The article considers cases in which the reader’s knowledge of historical events enters into his or her reading of works of fiction published before these events took place, and explores the critical, ethical, and theoretical issues that arise in such instances. The topic is investigated with reference to the fiction of Joseph Conrad, and in particular to his works Heart of Darkness and Lord Jim. Conrad twice went on record in declaring that the writer “writes only half the book; the other half is with the reader,” and yet what exactly the reader’s “writing” of a fictional work can or ought to consist of is a notoriously vexed topic. How may we distinguish “legitimate” from “illegitimate” readerly “writings”? What ethical objections to the incorporation of knowledge of actual historical events into our reading of fictional texts that predate these events must we take seriously? Should certain topics such as the Holocaust be treated as off-limits in the reader’s “writerly” experience of works of fiction?

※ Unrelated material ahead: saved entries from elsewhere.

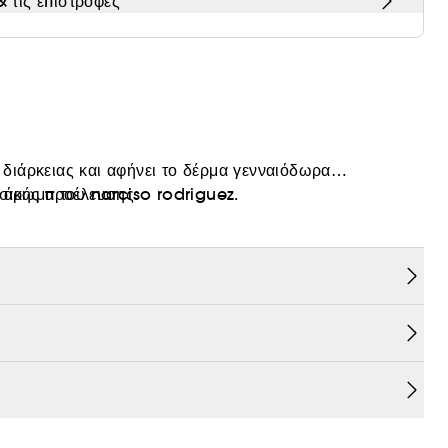
 τις επιστροφές
ιάρκειας και αφήνει το δέρμα γενναιόδωρα
ό άρωμα του narciso rodriguez.
σικής προέλευσης.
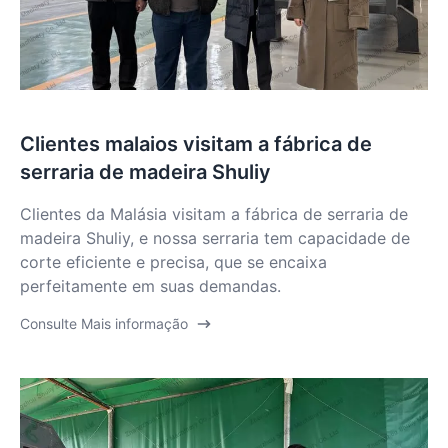
Clientes malaios visitam a fábrica de
serraria de madeira Shuliy
Clientes da Malásia visitam a fábrica de serraria de
madeira Shuliy, e nossa serraria tem capacidade de
corte eficiente e precisa, que se encaixa
perfeitamente em suas demandas.
Consulte Mais informação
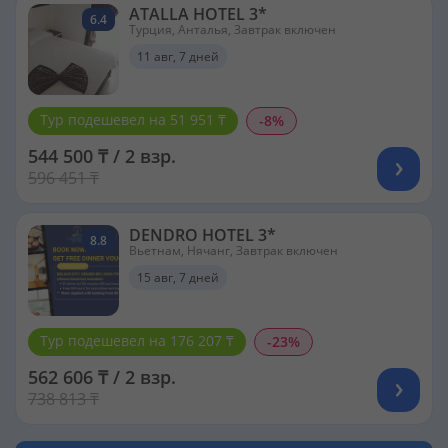
ATALLA HOTEL 3*
6.4
Турция, Анталья, Завтрак включен
11 авг, 7 дней
Тур подешевел на 51 951 ₸
-8%
544 500 ₸ / 2 взр.
596 451 ₸
DENDRO HOTEL 3*
8.8
Вьетнам, Нячанг, Завтрак включен
15 авг, 7 дней
Тур подешевел на 176 207 ₸
-23%
562 606 ₸ / 2 взр.
738 813 ₸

          The article builds on a suggestion by the historian David Wootton that the writer creates a space within which readers may think, and asks whether literary critics should be more willing to add “thinking” to activities such as “responding,” “interpreting,” and “appreciating” when discussing what literary works allow, encourage, and enable  readers to do. It concludes that although seeing the world through our reading of fiction, and enriching our reading of fiction with our knowledge of the world, are both activities that involve ethical challenges and responsibilities, they are activities that are a natural part of the common reader’s engagement with works of fiction. They should, accordingly, be made open to discussion rather than subject to taboo and denial.